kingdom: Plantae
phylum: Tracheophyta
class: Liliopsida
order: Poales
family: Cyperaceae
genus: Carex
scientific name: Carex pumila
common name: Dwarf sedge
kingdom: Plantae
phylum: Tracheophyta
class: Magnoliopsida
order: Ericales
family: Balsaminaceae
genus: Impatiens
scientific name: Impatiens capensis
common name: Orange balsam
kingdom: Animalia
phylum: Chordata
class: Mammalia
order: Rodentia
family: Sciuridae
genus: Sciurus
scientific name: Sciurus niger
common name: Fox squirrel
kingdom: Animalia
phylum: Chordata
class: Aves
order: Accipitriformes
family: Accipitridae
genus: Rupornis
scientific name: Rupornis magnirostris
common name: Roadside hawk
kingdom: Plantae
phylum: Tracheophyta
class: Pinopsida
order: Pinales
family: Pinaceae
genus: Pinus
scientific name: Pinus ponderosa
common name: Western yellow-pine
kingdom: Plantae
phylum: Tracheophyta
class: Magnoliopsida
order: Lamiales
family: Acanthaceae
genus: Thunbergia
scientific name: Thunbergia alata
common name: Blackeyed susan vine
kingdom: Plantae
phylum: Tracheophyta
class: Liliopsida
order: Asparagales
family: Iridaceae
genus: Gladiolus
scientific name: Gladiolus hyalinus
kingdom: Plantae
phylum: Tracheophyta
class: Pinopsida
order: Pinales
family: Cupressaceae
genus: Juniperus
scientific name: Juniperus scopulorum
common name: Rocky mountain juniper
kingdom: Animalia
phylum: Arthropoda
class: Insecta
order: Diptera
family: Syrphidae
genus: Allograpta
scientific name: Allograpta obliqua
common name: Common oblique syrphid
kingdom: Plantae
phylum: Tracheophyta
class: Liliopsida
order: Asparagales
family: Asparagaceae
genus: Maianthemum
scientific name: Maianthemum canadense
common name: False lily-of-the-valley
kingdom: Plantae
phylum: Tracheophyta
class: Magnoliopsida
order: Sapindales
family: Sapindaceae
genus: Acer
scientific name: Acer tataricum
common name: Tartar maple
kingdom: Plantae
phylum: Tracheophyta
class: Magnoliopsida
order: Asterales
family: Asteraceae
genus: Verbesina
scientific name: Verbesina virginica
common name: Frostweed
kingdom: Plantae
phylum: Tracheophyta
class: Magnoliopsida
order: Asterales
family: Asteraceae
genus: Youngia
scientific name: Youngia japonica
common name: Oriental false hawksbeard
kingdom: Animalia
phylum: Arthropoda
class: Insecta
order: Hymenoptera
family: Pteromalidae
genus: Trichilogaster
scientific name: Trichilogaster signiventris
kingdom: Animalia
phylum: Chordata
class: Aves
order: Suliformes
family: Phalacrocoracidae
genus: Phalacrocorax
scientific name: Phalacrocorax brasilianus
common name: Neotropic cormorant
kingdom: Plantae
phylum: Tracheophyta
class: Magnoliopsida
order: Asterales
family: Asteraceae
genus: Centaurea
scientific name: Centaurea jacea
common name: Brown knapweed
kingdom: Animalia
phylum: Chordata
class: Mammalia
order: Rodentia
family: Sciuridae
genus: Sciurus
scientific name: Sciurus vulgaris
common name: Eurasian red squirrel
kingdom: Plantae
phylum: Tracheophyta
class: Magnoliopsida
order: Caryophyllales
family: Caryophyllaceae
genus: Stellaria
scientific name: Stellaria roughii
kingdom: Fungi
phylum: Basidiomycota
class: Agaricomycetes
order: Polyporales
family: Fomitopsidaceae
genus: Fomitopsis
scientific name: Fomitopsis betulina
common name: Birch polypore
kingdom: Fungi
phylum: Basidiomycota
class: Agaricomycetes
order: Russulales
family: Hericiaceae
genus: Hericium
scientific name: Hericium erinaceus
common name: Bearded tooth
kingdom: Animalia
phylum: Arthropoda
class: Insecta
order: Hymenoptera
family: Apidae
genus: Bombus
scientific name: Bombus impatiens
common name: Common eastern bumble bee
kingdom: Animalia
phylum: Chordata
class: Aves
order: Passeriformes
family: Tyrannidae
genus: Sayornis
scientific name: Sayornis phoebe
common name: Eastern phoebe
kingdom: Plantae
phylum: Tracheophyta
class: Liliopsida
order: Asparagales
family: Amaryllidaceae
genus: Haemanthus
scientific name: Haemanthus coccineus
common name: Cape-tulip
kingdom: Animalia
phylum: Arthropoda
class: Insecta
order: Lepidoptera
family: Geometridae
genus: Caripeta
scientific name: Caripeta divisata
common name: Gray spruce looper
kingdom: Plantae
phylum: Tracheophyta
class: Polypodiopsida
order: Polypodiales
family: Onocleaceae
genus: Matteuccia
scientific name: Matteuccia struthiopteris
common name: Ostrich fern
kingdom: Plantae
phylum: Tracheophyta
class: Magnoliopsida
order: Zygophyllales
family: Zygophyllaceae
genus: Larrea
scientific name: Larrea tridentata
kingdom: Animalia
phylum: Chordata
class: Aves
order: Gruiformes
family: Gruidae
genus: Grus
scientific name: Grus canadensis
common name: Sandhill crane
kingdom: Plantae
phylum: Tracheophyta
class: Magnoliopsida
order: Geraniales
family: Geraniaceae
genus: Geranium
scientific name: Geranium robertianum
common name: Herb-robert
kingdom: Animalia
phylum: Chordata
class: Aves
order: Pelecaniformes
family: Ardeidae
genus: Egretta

------------------------------------------------

§ Your task
Repeat everything in the entries above from the line containing "genus: Fomitopsis" down to the line containing "common name: Bearded tooth", including both of those lines.

§ Task result
genus: Fomitopsis
scientific name: Fomitopsis betulina
common name: Birch polypore
kingdom: Fungi
phylum: Basidiomycota
class: Agaricomycetes
order: Russulales
family: Hericiaceae
genus: Hericium
scientific name: Hericium erinaceus
common name: Bearded tooth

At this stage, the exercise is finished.